Denise Mahnick, co-founder of style discovery platform Shoptelligence, said Macy’s is also leveraging the snow globe branding across mediums, noting recent holiday advertisements that feature the globe on TV. So, while it’s important to unify a message with a medium, what also matters is establishing a unified brand voice across platforms, she said.
“We sell a lot of stuff,” said Rosenfeld of Macy’s. “So how do we take advantage of that? Instead of it being a negative that you can get overwhelmed by choice, we turned the choice into a positive. We made it gamified.”
Amy Vener, Pinterest’s vertical retail strategy lead, said such holiday deals are an important source of revenue for the social media platform. And they’re partnerships that seem to make more sense as retail evolves, she said. Vener said the platform has been vying to better position itself as a retail partner with ad products that can send users back to retailer’s sites. It has long cornered its social media brand, but the company has been sitting on a trove of data about how customers discover products.
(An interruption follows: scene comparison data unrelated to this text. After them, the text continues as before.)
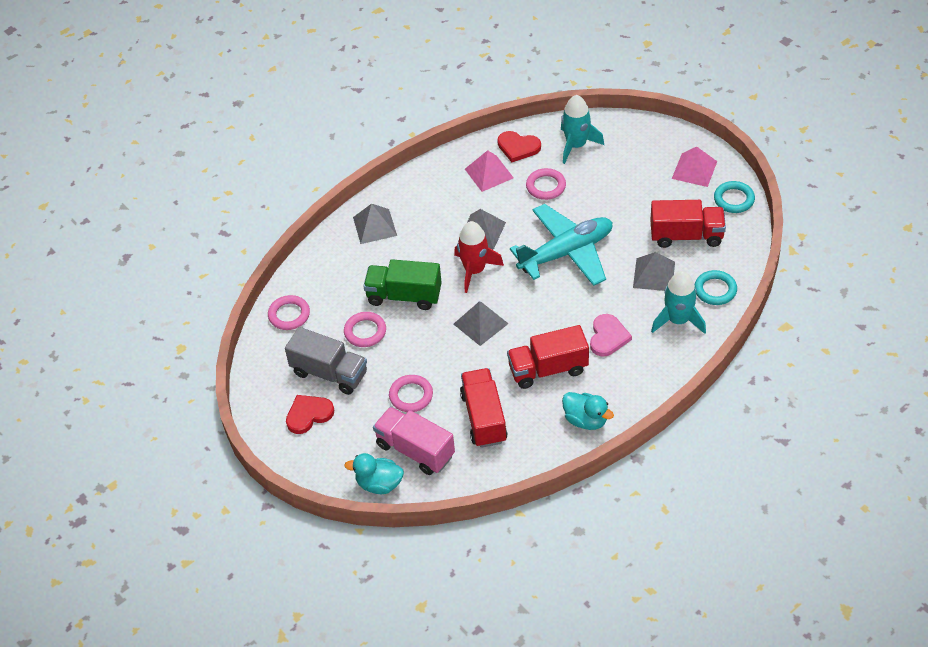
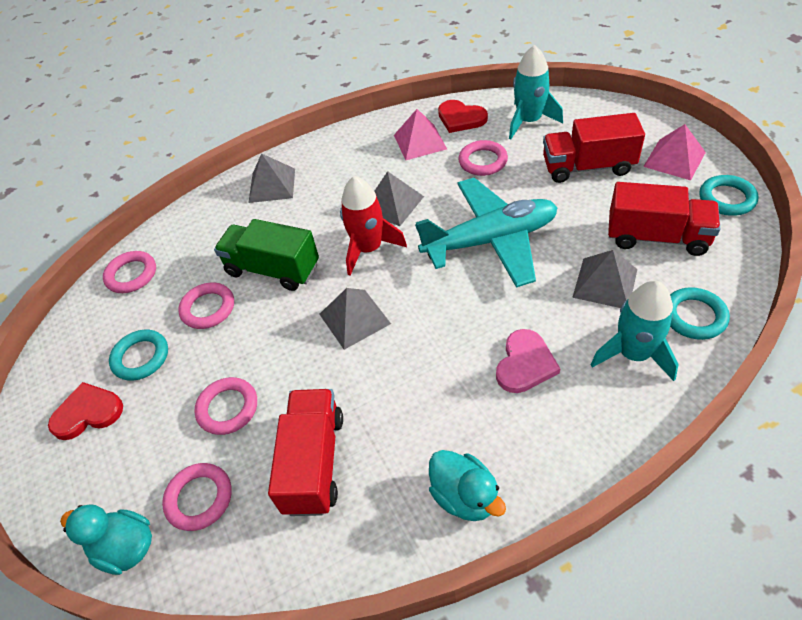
camera: 15 degrees right, 0 degrees up
(329, 373) = (141, 357): grey truck -> turquoise ring
(415, 450) = (199, 498): pink truck -> pink ring
(548, 369) = (427, 399): red truck -> red truck (588, 167)

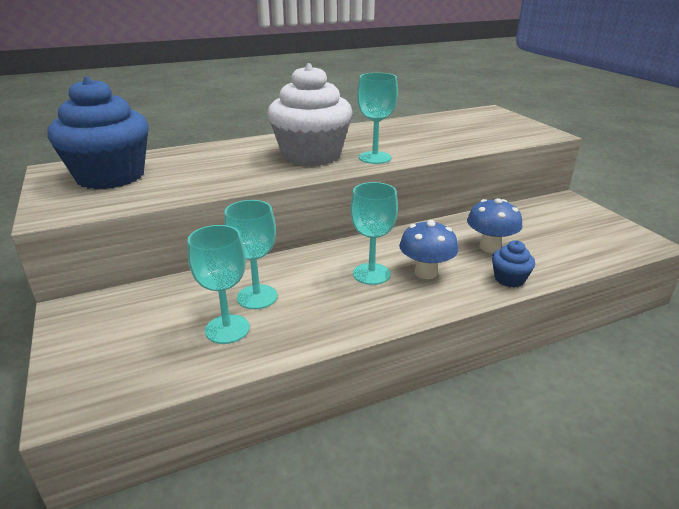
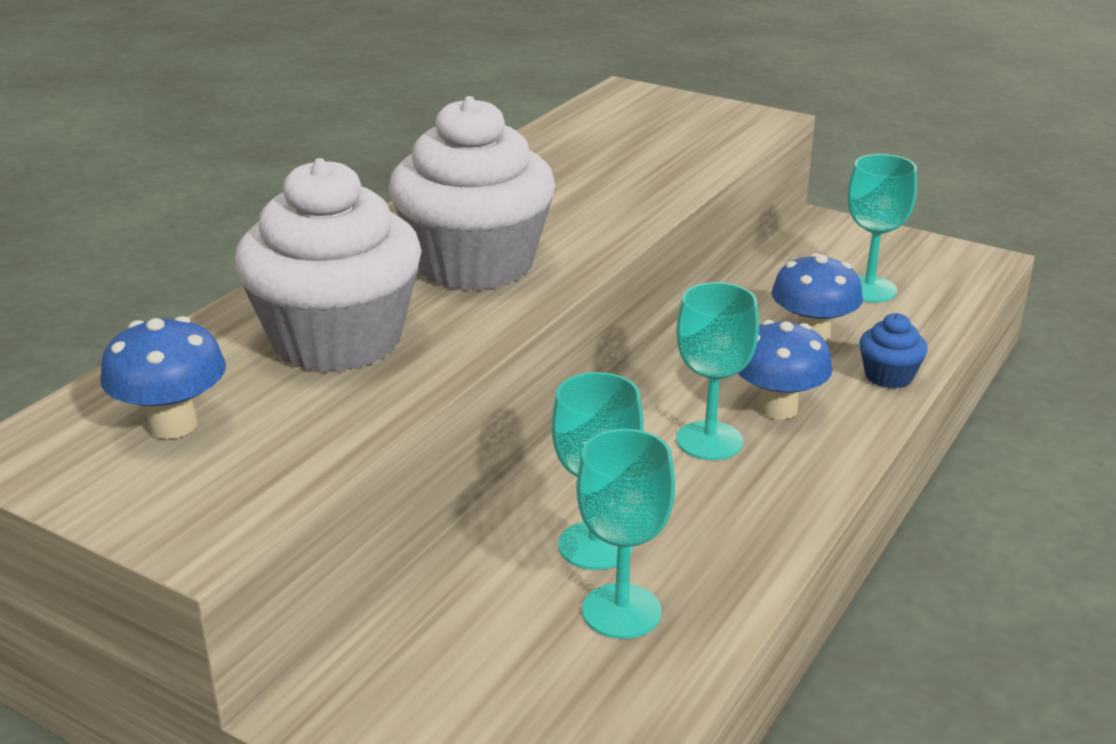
camera: 35 degrees left, 0 degrees up
(111, 176) = (173, 425): blue cupcake -> blue mushroom
(212, 166) = (337, 340): none -> white cupcake
(375, 158) = (583, 238): turquoise goblet -> turquoise goblet (868, 289)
And now Pinterest is getting better at cashing in, Vener said.
Joe Grigsby, Chicago managing director for the agency iCrossing, said Pinterest has recently evolved as an ad platform. But he said the social network is “playing catch-up” with more sophisticated offerings from Facebook and Instagram.
The platform is cheaper and more efficient than Facebook or Google, Grisby said, adding that retailers find it a solid source of new customers. The cost-per-click of Pinterest is about half that of Facebook, he said.
“Pinterest is trying to position itself well in the marketplace,” said Grigsby. “They need to demonstrate that they’re driving growth.”
“The way the industry has evolved in wanting to become more than just a transaction for consumers and having more meaningful, personalized shopping experiences — Pinterest is really a big tool that consumers are using,” said Vener.